§ **Activity**: Copy out exactly the stretch below, from the line with "34°C / 28°C" through the line with "con un nuevo enfoque que", both included; the pictures stay out.

--- Data provided Enclosed Below ---

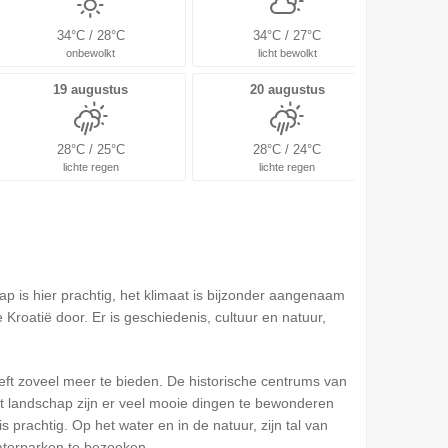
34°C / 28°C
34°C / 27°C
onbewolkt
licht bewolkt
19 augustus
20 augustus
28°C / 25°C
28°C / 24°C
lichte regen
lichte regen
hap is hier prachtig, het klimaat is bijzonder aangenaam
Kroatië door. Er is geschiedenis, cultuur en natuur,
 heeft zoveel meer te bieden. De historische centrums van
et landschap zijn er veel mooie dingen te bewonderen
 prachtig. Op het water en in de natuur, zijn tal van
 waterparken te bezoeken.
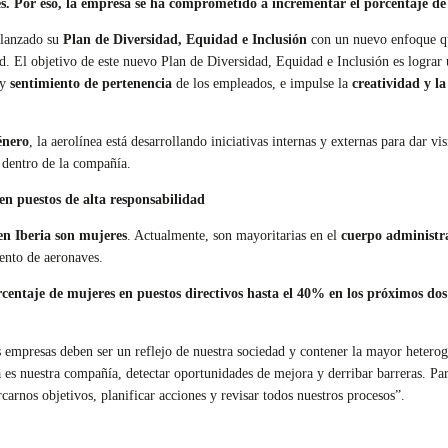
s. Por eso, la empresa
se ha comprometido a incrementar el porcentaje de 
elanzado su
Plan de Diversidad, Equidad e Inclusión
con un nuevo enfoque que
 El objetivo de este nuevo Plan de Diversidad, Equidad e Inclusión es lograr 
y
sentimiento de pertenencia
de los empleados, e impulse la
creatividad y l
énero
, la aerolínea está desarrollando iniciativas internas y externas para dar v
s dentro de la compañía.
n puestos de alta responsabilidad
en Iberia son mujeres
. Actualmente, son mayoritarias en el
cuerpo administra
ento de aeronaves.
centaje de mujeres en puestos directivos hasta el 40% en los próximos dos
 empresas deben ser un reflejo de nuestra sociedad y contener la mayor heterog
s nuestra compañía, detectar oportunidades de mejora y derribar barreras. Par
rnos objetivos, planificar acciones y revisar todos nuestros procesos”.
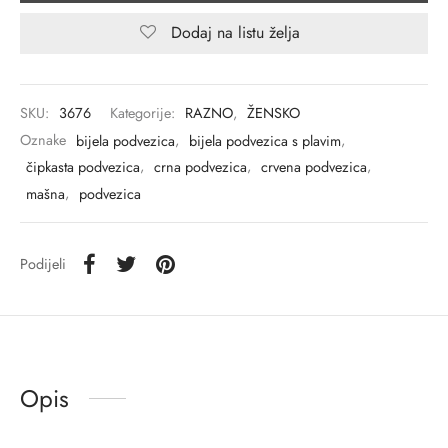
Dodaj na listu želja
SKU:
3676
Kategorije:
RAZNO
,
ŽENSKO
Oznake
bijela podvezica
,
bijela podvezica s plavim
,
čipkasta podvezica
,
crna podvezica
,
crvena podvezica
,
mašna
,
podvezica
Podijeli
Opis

--- End of Enclosed Data provided ---
--- Data provided Enclosed Below ---

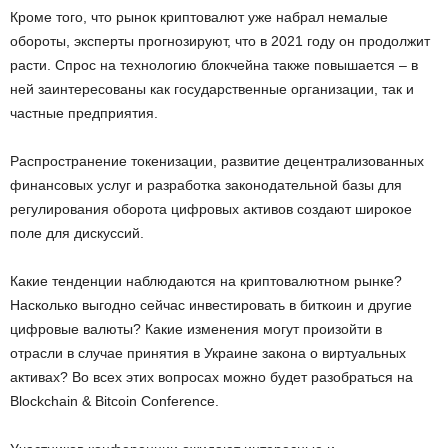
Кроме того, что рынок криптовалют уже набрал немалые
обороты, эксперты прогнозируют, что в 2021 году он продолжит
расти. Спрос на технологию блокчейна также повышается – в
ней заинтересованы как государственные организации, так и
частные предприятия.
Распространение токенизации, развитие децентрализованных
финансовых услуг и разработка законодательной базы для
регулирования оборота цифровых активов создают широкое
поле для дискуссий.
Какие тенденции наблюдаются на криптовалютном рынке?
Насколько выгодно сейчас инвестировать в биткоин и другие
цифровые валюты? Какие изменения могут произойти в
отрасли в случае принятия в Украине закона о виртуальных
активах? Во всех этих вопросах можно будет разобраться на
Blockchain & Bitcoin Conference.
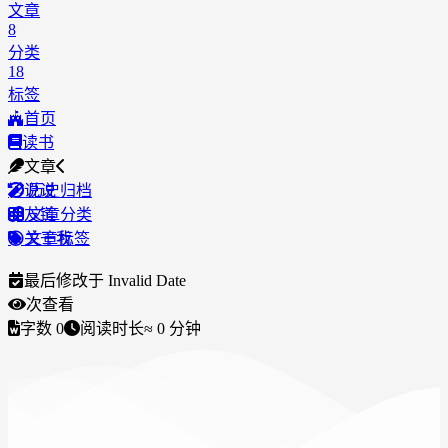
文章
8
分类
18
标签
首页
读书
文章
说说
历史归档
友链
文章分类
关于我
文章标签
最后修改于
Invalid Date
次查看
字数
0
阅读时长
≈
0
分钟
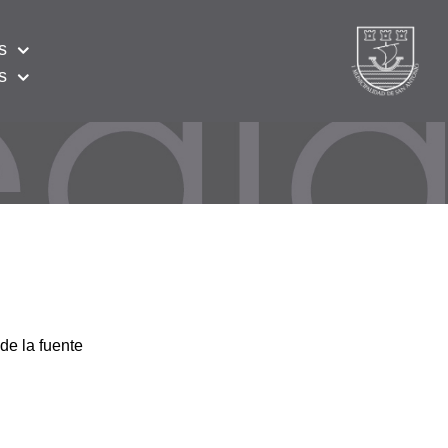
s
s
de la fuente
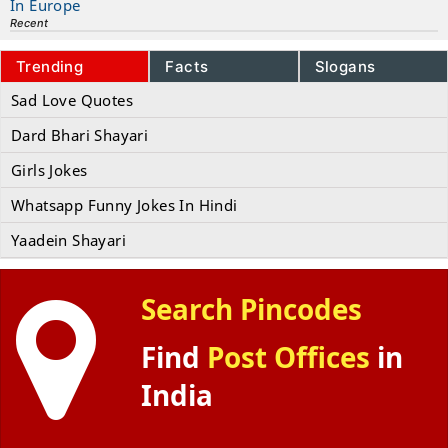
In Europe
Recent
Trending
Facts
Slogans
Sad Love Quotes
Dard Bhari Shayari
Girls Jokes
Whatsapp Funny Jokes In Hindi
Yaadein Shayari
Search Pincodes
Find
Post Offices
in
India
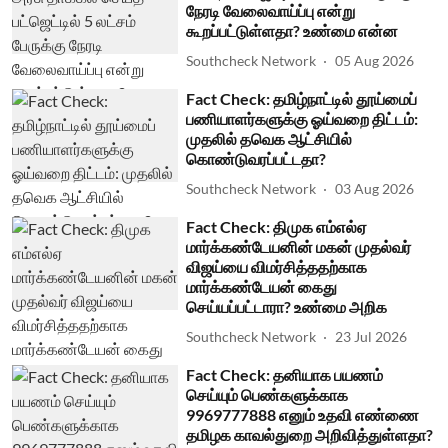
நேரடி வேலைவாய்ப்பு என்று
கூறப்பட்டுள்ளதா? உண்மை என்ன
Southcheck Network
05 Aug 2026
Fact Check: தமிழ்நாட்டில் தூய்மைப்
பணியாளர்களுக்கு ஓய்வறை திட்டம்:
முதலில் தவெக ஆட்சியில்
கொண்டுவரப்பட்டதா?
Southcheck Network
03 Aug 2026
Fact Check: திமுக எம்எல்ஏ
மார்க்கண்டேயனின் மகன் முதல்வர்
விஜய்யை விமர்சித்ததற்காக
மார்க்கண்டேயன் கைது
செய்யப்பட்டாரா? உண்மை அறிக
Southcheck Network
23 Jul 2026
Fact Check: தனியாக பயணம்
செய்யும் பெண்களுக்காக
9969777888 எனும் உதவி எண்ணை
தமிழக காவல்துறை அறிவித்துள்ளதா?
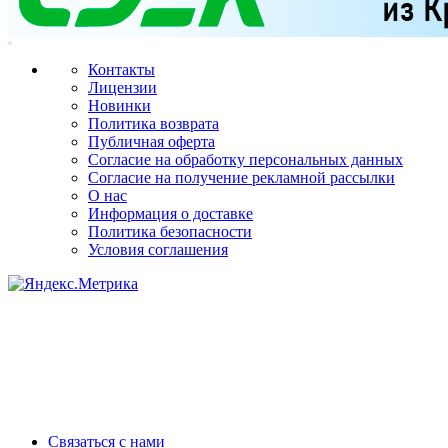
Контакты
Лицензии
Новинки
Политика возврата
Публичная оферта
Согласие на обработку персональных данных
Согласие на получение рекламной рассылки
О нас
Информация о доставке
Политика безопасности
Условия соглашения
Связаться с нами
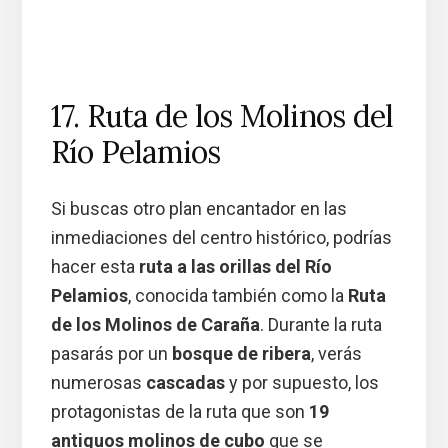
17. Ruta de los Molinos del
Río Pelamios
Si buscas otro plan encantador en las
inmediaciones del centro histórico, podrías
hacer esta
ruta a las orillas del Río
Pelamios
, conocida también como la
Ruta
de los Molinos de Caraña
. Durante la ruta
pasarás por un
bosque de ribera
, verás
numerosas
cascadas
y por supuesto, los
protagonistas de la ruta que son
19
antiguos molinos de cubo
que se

--- End of Enclosed Data provided ---
--- Data provided Enclosed Below ---

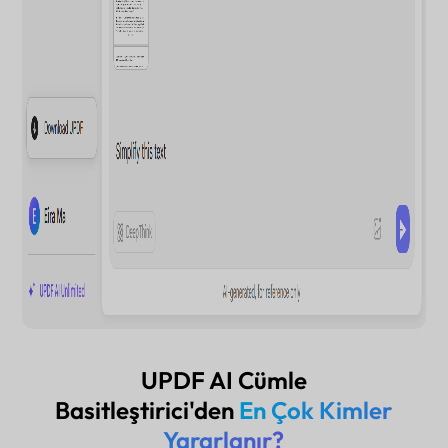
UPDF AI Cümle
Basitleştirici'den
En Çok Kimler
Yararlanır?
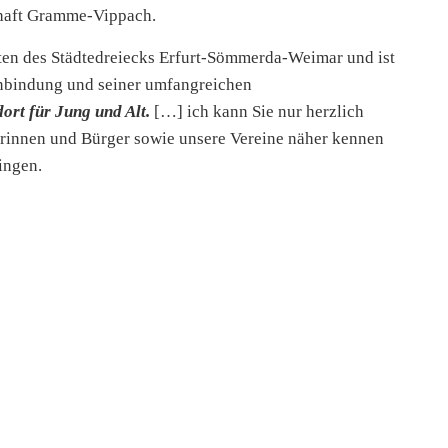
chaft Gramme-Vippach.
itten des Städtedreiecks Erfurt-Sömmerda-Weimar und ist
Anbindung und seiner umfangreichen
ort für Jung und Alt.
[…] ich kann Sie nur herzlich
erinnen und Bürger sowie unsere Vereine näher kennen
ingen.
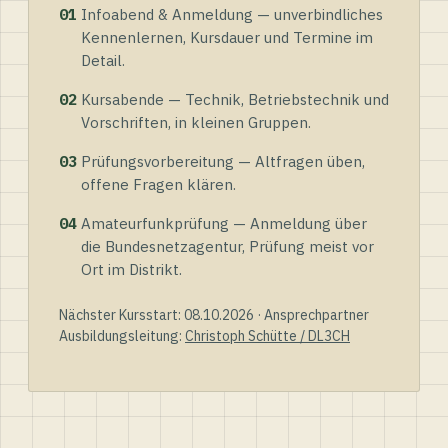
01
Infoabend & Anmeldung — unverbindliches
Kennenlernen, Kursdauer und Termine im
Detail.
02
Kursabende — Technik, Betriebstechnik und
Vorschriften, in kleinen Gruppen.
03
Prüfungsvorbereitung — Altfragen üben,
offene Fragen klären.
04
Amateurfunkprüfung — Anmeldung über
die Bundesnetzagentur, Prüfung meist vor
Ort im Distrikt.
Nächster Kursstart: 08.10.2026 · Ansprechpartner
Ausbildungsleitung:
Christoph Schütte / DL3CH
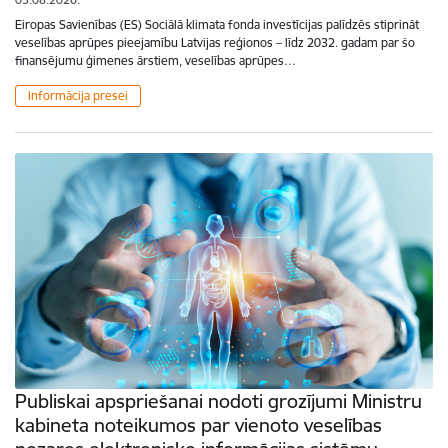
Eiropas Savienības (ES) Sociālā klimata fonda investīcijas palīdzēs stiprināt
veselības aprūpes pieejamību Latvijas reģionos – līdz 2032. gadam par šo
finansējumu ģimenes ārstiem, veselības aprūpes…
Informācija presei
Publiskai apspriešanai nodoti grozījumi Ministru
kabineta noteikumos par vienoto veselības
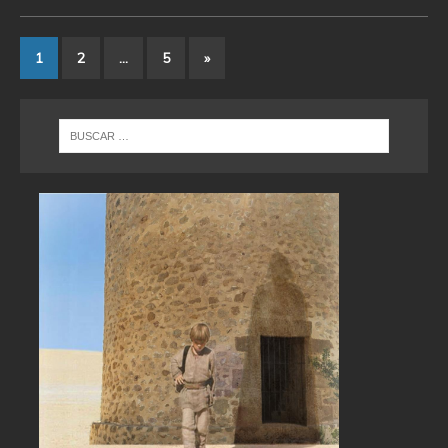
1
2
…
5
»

--- End of Enclosed Data provided ---

§ **Reply to the task**:
34°C / 28°C
34°C / 27°C
onbewolkt
licht bewolkt
19 augustus
20 augustus
28°C / 25°C
28°C / 24°C
lichte regen
lichte regen
hap is hier prachtig, het klimaat is bijzonder aangenaam
Kroatië door. Er is geschiedenis, cultuur en natuur,
 heeft zoveel meer te bieden. De historische centrums van
et landschap zijn er veel mooie dingen te bewonderen
 prachtig. Op het water en in de natuur, zijn tal van
 waterparken te bezoeken.
s. Por eso, la empresa
se ha comprometido a incrementar el porcentaje de 
elanzado su
Plan de Diversidad, Equidad e Inclusión
con un nuevo enfoque que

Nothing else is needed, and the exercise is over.